Belly Buttons: What’s Normal And What’s Not
When you have a baby, you’re faced with the question of the umbilical cord. What’s normal? What’s not? When do I worry? After years of having parents try to describe what the belly button looks like over the phone, I decided to compile some pictorial examples.
When the baby is first born, a clamp is placed and the cord is cut. The cord has a sort of wet, gelatinous feel and appearance to it. It soon starts to dry up and shrivel a bit. When you take your baby home, the cord will look like this.
Normal newborn umbilical cord
You can see how the end is crimped from the clamp. The key at this stage is to keep the belly button clean and dry, and not knock it off prematurely.
This next pic is of a normal healing belly button that is just starting to separate. Notice the glistening yellow tissue. This is not pus. This is not infection. It is normal.
Upclose of normal separation of the cord
The following picture is the remains of a cord that was knocked off prematurely. You’ll see the slight amount of blood and the glistening base. This cord was not quite ready to come off yet. (This one got caught on the diaper and ripped off). It is a common occurrence and not something to get too worried about. The body will create a new scab (a little black scab right at the base) that will then fall off again when it’s ready. In the meantime, keep the area clean and dry. With a cord like this, there will be a little spotting of blood on the onsie, which is perfectly normal.
Cord that came off too early
This picture is to demonstrate the hyperpigmentation (or dark skin coloring) that can occur at the base of some belly buttons. This is entirely normal and very common. Incidentally, I see it much more commonly in people whose skin coloring is naturally darker. In this case, the child’s belly button is not dirty and you shouldn’t go digging to get it out.

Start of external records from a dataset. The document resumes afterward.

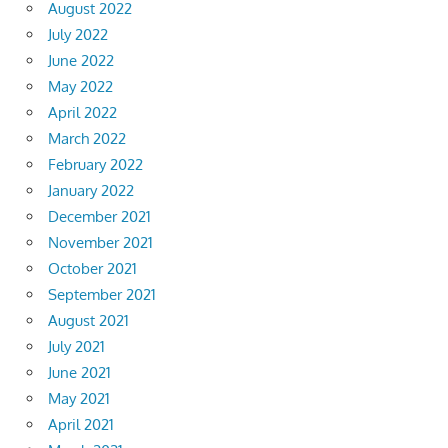
August 2022
July 2022
June 2022
May 2022
April 2022
March 2022
February 2022
January 2022
December 2021
November 2021
October 2021
September 2021
August 2021
July 2021
June 2021
May 2021
April 2021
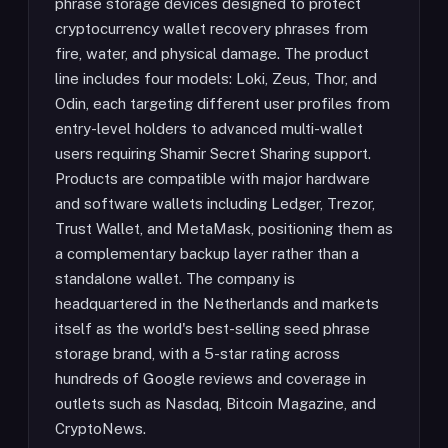
phrase storage devices designed to protect
cryptocurrency wallet recovery phrases from
fire, water, and physical damage. The product
line includes four models: Loki, Zeus, Thor, and
Odin, each targeting different user profiles from
entry-level holders to advanced multi-wallet
users requiring Shamir Secret Sharing support.
Products are compatible with major hardware
and software wallets including Ledger, Trezor,
Trust Wallet, and MetaMask, positioning them as
a complementary backup layer rather than a
standalone wallet. The company is
headquartered in the Netherlands and markets
itself as the world's best-selling seed phrase
storage brand, with a 5-star rating across
hundreds of Google reviews and coverage in
outlets such as Nasdaq, Bitcoin Magazine, and
CryptoNews.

Normal Hyperpigmentation at the base of the belly button
The final picture below is to show you what to worry about. The cord is a direct connection to the inside of the body. While rare, the cord can get infected, and the infection can spread to the inside of the abdomen. The term for this is omphalitis. The key to this kind of infection is that the redness has spread onto the abdomen. The cord can get a little red and irritated if it gets knocked or red routinely. However, in this case, the redness is on the abdomen itself. Look closely and you can see a clear red outline a couple inches beyond the cord stump. If your child’s cord looks like this, you need to seek immediate medical attention (I’m talking Emergency Room).
An example of an infected belly button (omphalitis)
As always, if you are uncertain whether your child has something to worry about, you are always better playing it on the safe side and seeking medical attention. Most of the calls and visits I get about umbilical cords are normal, and I hope these pics help shed some light on the often confusing and stressful situation of umbilical cord care.